• [Explore the material]
1. In the massive MIMO text, how much of the link budget does the coating on modern energy-saving windows take out?
2. Please copy the passage from the massive MIMO text starting with "Outdoor-to-indoor coverage doesn’t" and going on through "or refute it.".

• [Exercise text]
'''

I had an interesting conversation with a respected colleague who expressed some significant reservations against massive MIMO. Let’s dissect the arguments.
The first argument against massive MIMO was that most traffic is indoors, and that deployment of large arrays indoors is impractical and that outdoor-to-indoor coverage through massive MIMO is undesirable (or technically infeasible). I think the obvious counterargument here is that before anything else, the main selling argument for massive MIMO is not indoor service provision but outdoor macrocell coverage: the ability of TDD/reciprocity based beamforming to handle high mobility, and efficiently suppress interference thus provide cell-edge coverage. (The notion of a “cell-edge” user should be broadly interpreted: anyone having poor nominal signal-to-interference-and-noise ratio, before the MIMO processing kicks in.) But nothing prevents massive MIMO from being installed indoors, if capacity requirements are so high that conventional small cell or WiFi technology cannot handle the load. Antennas could be integrated into walls, ceilings, window panes, furniture or even pieces of art. For construction of new buildings, prefabricated building blocks are often used and antennas could be integrated into these already at their production. Nothing prevents the integration of thousands of antennas into natural objects in a large room.
Outdoor-to-indoor coverage doesn’t work? Importantly, current systems provide outdoor-to-indoor coverage already, and there is no reason Massive MIMO would not do the same (to the contrary, adding base station antennas is always beneficial for performance!). But yet the ideal deployment scenario of massive MIMO is probably not outdoor-to-indoor so this seems like a valid point, partly. The arguments against the outdoor-to-indoor are that modern energy-saving windows have a coating that takes out 20 dB, at least, of the link budget. In addition, small angular spreads when all signals have to pass through windows (maybe except for in wooden buildings) may reduce the rank of the channel so much that not much multiplexing to indoor users is possible. This is mostly speculation and not sure whether experiments are available to confirm, or refute it.

'''

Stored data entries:
'''

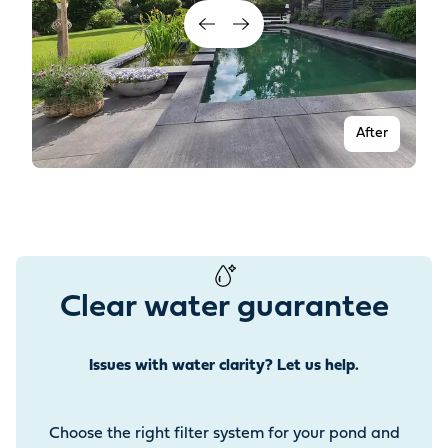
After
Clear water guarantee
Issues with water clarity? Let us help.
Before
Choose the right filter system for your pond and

'''
'''

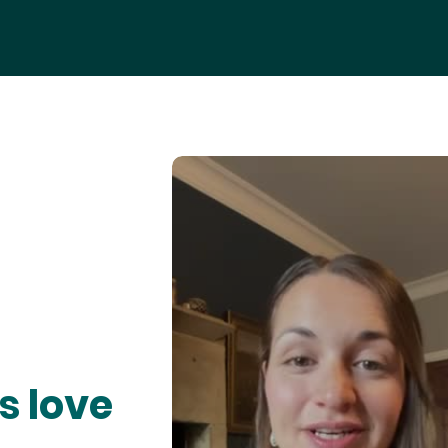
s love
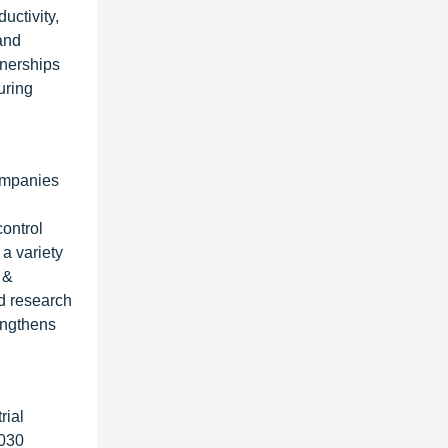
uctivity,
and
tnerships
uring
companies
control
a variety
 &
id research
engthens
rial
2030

'''
'''

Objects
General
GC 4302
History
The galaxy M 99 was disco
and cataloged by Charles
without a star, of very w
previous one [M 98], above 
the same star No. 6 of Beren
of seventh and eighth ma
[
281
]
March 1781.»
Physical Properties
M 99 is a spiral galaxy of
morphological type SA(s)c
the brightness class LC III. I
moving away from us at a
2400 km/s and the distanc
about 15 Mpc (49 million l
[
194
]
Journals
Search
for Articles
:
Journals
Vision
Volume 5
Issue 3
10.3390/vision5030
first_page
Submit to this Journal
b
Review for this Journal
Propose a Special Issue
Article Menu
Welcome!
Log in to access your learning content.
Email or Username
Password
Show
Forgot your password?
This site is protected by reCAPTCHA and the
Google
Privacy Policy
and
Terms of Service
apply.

'''

• [Results in order]
1. At least 20 dB.

2.
Outdoor-to-indoor coverage doesn’t work? Importantly, current systems provide outdoor-to-indoor coverage already, and there is no reason Massive MIMO would not do the same (to the contrary, adding base station antennas is always beneficial for performance!). But yet the ideal deployment scenario of massive MIMO is probably not outdoor-to-indoor so this seems like a valid point, partly. The arguments against the outdoor-to-indoor are that modern energy-saving windows have a coating that takes out 20 dB, at least, of the link budget. In addition, small angular spreads when all signals have to pass through windows (maybe except for in wooden buildings) may reduce the rank of the channel so much that not much multiplexing to indoor users is possible. This is mostly speculation and not sure whether experiments are available to confirm, or refute it.